### Material for the task
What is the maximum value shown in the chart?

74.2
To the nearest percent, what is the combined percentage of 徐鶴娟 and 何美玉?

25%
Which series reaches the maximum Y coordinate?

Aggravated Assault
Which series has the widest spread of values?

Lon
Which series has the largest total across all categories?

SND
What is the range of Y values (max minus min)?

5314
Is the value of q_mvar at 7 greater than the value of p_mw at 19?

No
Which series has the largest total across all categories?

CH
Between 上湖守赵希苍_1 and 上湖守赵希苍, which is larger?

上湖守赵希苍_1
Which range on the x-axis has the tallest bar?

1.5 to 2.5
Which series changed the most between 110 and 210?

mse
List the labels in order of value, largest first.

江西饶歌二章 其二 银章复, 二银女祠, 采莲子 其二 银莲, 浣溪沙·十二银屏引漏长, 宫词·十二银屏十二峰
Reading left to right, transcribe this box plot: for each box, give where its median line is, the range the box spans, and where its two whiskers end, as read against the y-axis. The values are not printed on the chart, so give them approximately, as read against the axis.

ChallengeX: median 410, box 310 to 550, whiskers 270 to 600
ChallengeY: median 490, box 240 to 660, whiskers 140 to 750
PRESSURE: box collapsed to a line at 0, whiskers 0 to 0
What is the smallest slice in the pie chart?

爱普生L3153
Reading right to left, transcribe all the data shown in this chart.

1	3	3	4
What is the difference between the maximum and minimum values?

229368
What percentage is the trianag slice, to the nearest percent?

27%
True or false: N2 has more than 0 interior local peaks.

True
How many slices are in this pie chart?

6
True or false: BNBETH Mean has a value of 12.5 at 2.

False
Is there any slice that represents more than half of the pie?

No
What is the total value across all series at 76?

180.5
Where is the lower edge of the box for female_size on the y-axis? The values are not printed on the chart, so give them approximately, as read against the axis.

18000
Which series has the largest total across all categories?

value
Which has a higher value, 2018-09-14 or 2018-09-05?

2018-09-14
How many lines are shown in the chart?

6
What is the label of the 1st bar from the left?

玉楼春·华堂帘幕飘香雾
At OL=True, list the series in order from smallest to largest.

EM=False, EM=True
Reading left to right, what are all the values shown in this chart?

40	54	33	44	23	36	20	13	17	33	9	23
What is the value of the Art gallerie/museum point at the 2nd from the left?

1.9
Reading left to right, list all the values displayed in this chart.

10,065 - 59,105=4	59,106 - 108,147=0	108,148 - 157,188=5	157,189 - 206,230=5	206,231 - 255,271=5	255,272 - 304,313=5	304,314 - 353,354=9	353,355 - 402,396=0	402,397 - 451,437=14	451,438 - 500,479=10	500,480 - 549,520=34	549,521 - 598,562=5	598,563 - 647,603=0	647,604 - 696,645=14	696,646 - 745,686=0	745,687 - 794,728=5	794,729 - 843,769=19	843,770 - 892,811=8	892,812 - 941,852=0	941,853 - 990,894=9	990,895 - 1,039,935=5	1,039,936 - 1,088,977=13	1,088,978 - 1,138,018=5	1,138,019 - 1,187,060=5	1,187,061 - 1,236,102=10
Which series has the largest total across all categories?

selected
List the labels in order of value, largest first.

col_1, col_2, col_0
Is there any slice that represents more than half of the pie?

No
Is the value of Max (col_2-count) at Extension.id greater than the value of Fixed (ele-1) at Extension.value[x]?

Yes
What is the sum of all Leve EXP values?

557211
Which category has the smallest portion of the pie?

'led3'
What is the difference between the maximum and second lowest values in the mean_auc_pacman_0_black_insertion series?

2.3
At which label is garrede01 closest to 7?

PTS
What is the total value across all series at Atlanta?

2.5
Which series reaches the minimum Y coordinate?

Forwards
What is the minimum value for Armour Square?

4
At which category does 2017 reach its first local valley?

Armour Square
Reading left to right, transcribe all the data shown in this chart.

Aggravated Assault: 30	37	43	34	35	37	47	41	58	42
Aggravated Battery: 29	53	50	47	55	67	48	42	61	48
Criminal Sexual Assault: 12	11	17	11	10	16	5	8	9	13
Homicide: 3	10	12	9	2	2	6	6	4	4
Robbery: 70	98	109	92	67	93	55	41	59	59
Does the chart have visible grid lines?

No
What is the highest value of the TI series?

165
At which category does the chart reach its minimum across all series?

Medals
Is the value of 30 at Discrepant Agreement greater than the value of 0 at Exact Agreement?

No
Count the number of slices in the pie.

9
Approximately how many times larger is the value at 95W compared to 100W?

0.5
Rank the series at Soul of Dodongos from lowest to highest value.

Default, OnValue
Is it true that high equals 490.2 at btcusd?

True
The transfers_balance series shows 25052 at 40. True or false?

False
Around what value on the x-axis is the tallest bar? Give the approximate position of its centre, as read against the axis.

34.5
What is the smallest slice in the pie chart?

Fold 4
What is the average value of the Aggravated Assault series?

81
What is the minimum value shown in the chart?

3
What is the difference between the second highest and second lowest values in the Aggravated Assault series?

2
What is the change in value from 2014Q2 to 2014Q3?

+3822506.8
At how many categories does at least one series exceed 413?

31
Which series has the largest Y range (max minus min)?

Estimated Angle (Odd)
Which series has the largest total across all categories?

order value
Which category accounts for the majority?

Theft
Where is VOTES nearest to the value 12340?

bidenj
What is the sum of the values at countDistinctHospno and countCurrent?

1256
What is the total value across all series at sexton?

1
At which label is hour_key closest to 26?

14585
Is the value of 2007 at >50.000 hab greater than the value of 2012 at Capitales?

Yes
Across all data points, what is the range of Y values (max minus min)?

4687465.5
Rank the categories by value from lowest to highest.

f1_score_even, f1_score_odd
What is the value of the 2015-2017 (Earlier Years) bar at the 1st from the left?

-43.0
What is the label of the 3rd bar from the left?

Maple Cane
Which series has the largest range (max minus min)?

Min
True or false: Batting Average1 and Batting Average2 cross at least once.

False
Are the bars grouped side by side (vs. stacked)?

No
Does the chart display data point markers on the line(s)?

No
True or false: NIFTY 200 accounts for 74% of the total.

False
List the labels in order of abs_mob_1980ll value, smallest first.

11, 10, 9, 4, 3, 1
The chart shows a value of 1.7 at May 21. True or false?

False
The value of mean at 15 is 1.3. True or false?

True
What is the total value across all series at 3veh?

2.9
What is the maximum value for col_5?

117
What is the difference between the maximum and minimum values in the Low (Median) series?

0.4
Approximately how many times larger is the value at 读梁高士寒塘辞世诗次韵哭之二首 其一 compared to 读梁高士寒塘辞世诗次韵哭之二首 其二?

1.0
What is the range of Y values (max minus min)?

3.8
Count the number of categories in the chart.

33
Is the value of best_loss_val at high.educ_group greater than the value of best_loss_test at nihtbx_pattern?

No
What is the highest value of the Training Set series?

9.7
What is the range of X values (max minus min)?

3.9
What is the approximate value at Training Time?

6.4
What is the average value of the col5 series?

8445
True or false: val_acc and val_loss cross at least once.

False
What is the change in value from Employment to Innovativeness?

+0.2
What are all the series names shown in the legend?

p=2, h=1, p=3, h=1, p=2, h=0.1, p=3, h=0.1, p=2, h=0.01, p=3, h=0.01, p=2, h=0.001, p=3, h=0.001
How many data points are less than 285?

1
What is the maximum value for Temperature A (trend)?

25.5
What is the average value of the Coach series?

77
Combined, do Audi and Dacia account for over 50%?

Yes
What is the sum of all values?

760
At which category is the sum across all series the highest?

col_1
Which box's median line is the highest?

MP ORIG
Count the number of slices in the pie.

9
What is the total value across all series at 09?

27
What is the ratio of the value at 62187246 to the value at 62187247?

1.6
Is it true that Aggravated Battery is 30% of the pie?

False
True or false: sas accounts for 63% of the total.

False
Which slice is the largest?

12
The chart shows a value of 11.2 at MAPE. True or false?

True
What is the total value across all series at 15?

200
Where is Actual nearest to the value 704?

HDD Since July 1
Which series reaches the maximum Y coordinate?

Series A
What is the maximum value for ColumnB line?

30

### What is expected
Swap "maximum Y coordinate" for "highest Y coordinate" and write out the lines from the first one up to and including the line with "Reading left to right, transcribe this", with nothing else changed. Give only those lines.

### Output for this task
What is the maximum value shown in the chart?

74.2
To the nearest percent, what is the combined percentage of 徐鶴娟 and 何美玉?

25%
Which series reaches the highest Y coordinate?

Aggravated Assault
Which series has the widest spread of values?

Lon
Which series has the largest total across all categories?

SND
What is the range of Y values (max minus min)?

5314
Is the value of q_mvar at 7 greater than the value of p_mw at 19?

No
Which series has the largest total across all categories?

CH
Between 上湖守赵希苍_1 and 上湖守赵希苍, which is larger?

上湖守赵希苍_1
Which range on the x-axis has the tallest bar?

1.5 to 2.5
Which series changed the most between 110 and 210?

mse
List the labels in order of value, largest first.

江西饶歌二章 其二 银章复, 二银女祠, 采莲子 其二 银莲, 浣溪沙·十二银屏引漏长, 宫词·十二银屏十二峰
Reading left to right, transcribe this box plot: for each box, give where its median line is, the range the box spans, and where its two whiskers end, as read against the y-axis. The values are not printed on the chart, so give them approximately, as read against the axis.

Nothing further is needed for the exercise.